3. Grundsätzlich ist die Frage der Zugehörigkeit zu Glaubensgemeinschaften aus meiner Sicht etwas zutiefst Privates. Gleichzeitig ist aber anzuerkennen, dass die Rolle der Kirche bzw. kirchlicher Organisationen in ihrem gesellschaftlichen Wert gerade im Sozialbereich für bedürftige Menschen weit über die Frage einer Religionszugehörigkeit hinausgeht.

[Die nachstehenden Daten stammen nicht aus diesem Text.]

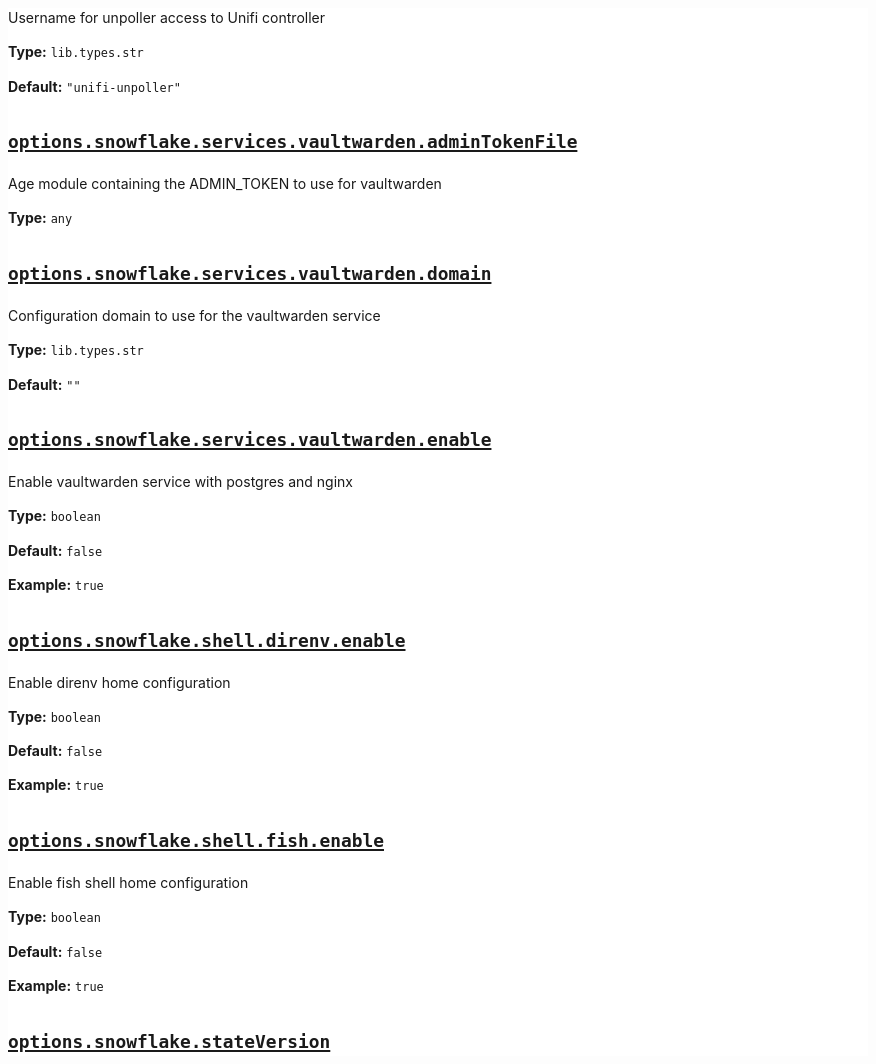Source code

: Username for unpoller access to Unifi controller

**Type:** `lib.types.str`

**Default:** `"unifi-unpoller"`

## [`options.snowflake.services.vaultwarden.adminTokenFile`](modules/nixos/services/vaultwarden/default.nix#L17)

Age module containing the ADMIN_TOKEN to use for vaultwarden

**Type:** `any`

## [`options.snowflake.services.vaultwarden.domain`](modules/nixos/services/vaultwarden/default.nix#L11)

Configuration domain to use for the vaultwarden service

**Type:** `lib.types.str`

**Default:** `""`

## [`options.snowflake.services.vaultwarden.enable`](modules/nixos/services/vaultwarden/default.nix#L9)

Enable vaultwarden service with postgres and nginx

**Type:** `boolean`

**Default:** `false`

**Example:** `true`

## [`options.snowflake.shell.direnv.enable`](modules/home/shell/direnv/default.nix#L7)

Enable direnv home configuration

**Type:** `boolean`

**Default:** `false`

**Example:** `true`

## [`options.snowflake.shell.fish.enable`](modules/home/shell/fish/default.nix#L8)

Enable fish shell home configuration

**Type:** `boolean`

**Default:** `false`

**Example:** `true`

## [`options.snowflake.stateVersion`](modules/nixos/core/default.nix#L9)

Das Engagement in diesen aber auch in anderen Bereichen wie etwa beim Klimaschutz respektiere und schätze ich.

Helmut Brandstätter
(Neos)

1. Das Christentum hat Europa geprägt, leider war die Kirche oft auf der Seite der Mächtigen, nicht der Schwachen. In Kombination mit der Aufklärung bietet das Christentum einen wichtigen Wertekanon. Als Politiker bekenne ich mich zu den europäischen Werten und den Menschenrechten, im Sinne derer ich meine Arbeit in Brüssel gestalten werde. Das Christentum ist Teil unserer Vielfalt in Europa, die es zu schützen gilt.

2. Im Prinzip haben wir durch den Vertrag von Lissabon (EUV und AEUV) eine defacto europäische Verfassung, die natürlich weiterentwickelt gehört. Eine Demokratie und somit auch die EU können nur funktionieren, wenn es eine strikte Trennung von Kirche und Staat gibt. Dies schließt einen Gottesbezug in einem positivistischen Rechtssetzungssystem aus. Nichtsdestotrotz muss selbstverständlich Religionsfreiheit und der Schutz dieser gewahrt und wie man sieht auch verstärkt werden.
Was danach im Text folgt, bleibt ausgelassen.